If those majors are any indication, books and literature probably haven’t been very high on their  priority lists. Gaitskill discovered this early.

“I asked them about the books that they’d already read, and they’ve read so little,” she says. “They didn’t know writers that I expected them to know by now.”

But that has turned Gaitskill’s courses this semester into a golden opportunity. Undergrads enrolled in the courses have been guided through the work of world literature’s greatest figures—Chekhov and Kafka among them—by a writer whose own work, Kathryn Harrison says in The New York Times, is a “fierce artistry” introducing “the sublime into the sordid.”

Gaitskill’s books include the novels Two Girls, Fat and Thin (1998) and National Book Award nominee Veronica (2006); her 1988 story collection Bad Behavior became a “dorm-room bible for women I knew,” explains Emily Nussbaum in New York magazine. “[H]ere was a fiction writer unafraid to walk straight through the feminist battlefields of that very strange period…”

That collection also includes the story “Secretary,” which was made into a 2002 movie starring Maggie Gyllenhaal—and, as Hollywood has done many times before, shuns the source-story’s mystery and ambiguity in favor of a far more digestible happy ending.

Ambiguity and mystery—these two qualities are what Gaitskill has wanted her students to recognize in the central texts of her two courses at CMC. Take, for instance, Kafka’s “The Metamorphosis.”

“It’s about mystery—about the inexplicable person in the midst of a family,” she says. “Many families have a member who's like that, who's different. Maybe they’re ill, physically or mentally.

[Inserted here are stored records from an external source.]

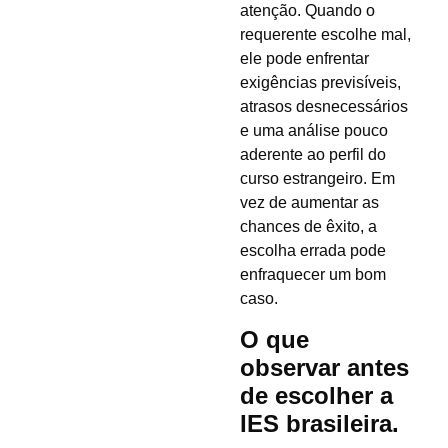
atenção. Quando o
requerente escolhe mal,
ele pode enfrentar
exigências previsíveis,
atrasos desnecessários
e uma análise pouco
aderente ao perfil do
curso estrangeiro. Em
vez de aumentar as
chances de êxito, a
escolha errada pode
enfraquecer um bom
caso.
O que
observar antes
de escolher a
IES brasileira.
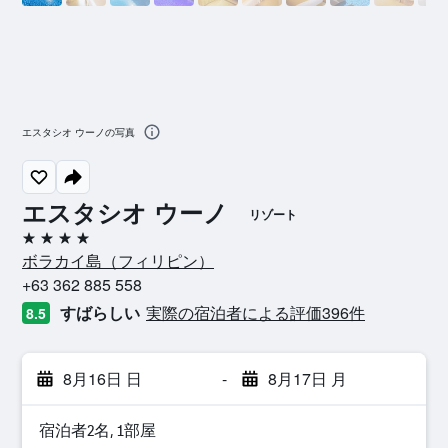
エスタシオ ウーノの写真
エスタシオ ウーノ
リゾート
4つ星
ボラカイ島​（フィリピン​）​
+63 362 885 558
すばらしい
実際の宿泊者による評価396​件
8.5
8月16日 日
-
8月17日 月
宿泊者2名, 1​部屋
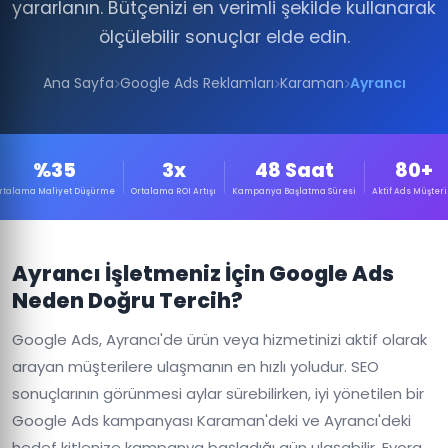
yararlanın. Bütçenizi en verimli şekilde kullanarak
ölçülebilir sonuçlar elde edin.
Ana Sayfa
Google Ads Reklamları
Karaman
Ayrancı
%35
3x
48 Saat
80+
rtalama Maliyet Düşürme
Ortalama ROI Artışı
Kampanya Başlatma Süresi
Aktif Ads Müşteri
Ayrancı İşletmeniz İçin Google Ads
Neden Doğru Tercih?
Google Ads, Ayrancı'de ürün veya hizmetinizi aktif olarak
arayan müşterilere ulaşmanın en hızlı yoludur. SEO
sonuçlarının görünmesi aylar sürebilirken, iyi yönetilen bir
Google Ads kampanyası Karaman'deki ve Ayrancı'deki
hedef kitlenize kampanya başladığı gün ulaşabilir. Evora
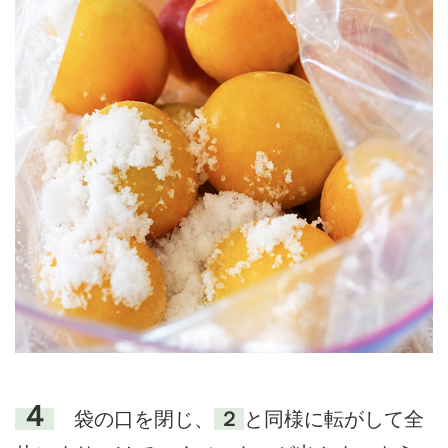
４
袋の口を閉じ、
２
と同様に転がして全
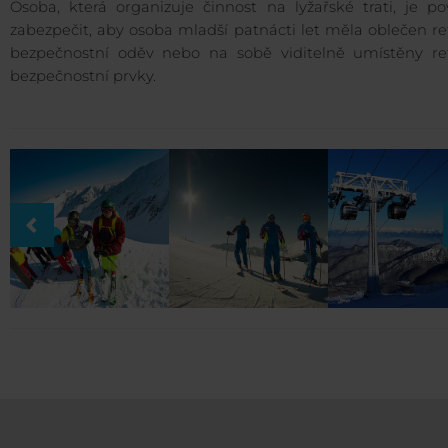
Osoba, která organizuje činnost na lyžařské trati, je po
zabezpečit, aby osoba mladší patnácti let měla oblečen re
bezpečnostní oděv nebo na sobě viditelně umístěny ref
bezpečnostní prvky.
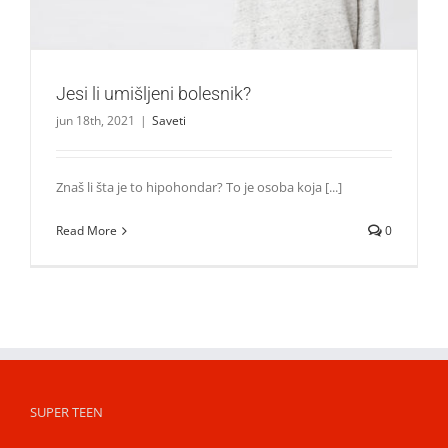
Jesi li umišljeni bolesnik?
jun 18th, 2021
|
Saveti
Znaš li šta je to hipohondar? To je osoba koja [...]
Read More
0
SUPER TEEN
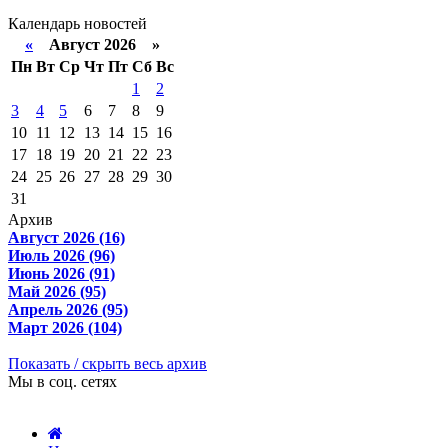
Календарь новостей
«
Август 2026 »
Пн
Вт
Ср
Чт
Пт
Сб
Вс
1
2
3
4
5
6
7
8
9
10
11
12
13
14
15
16
17
18
19
20
21
22
23
24
25
26
27
28
29
30
31
Архив
Август 2026 (16)
Июль 2026 (96)
Июнь 2026 (91)
Май 2026 (95)
Апрель 2026 (95)
Март 2026 (104)
Показать / скрыть весь архив
Мы в соц. сетях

It’s what makes them different, what can turn them into monsters in other people's eyes.”

And the ability to interpret a story in this way, she adds, requires a careful way of seeing that is rarely cultivated anymore.

“In the course of daily life, that’s just not where we go,” she explains. “I’m hoping that I’ll be able to open up a faculty in them that hasn’t been stimulated very much before, a kind of perception that’s slower, deeper than they’re used to and that they’ll recognize.”

In her creative writing class, Gaitskill has spent many hours reading drafts of student fiction, and she says that in some cases she finds a real struggle going on. (That, in case you didn't realize, is a good thing.)

“They’re trying to get at something that’s real, even though they don’t have the language yet,” she says. “It’s been wonderful for me to have students with this capacity and to have a chance to nurture them.”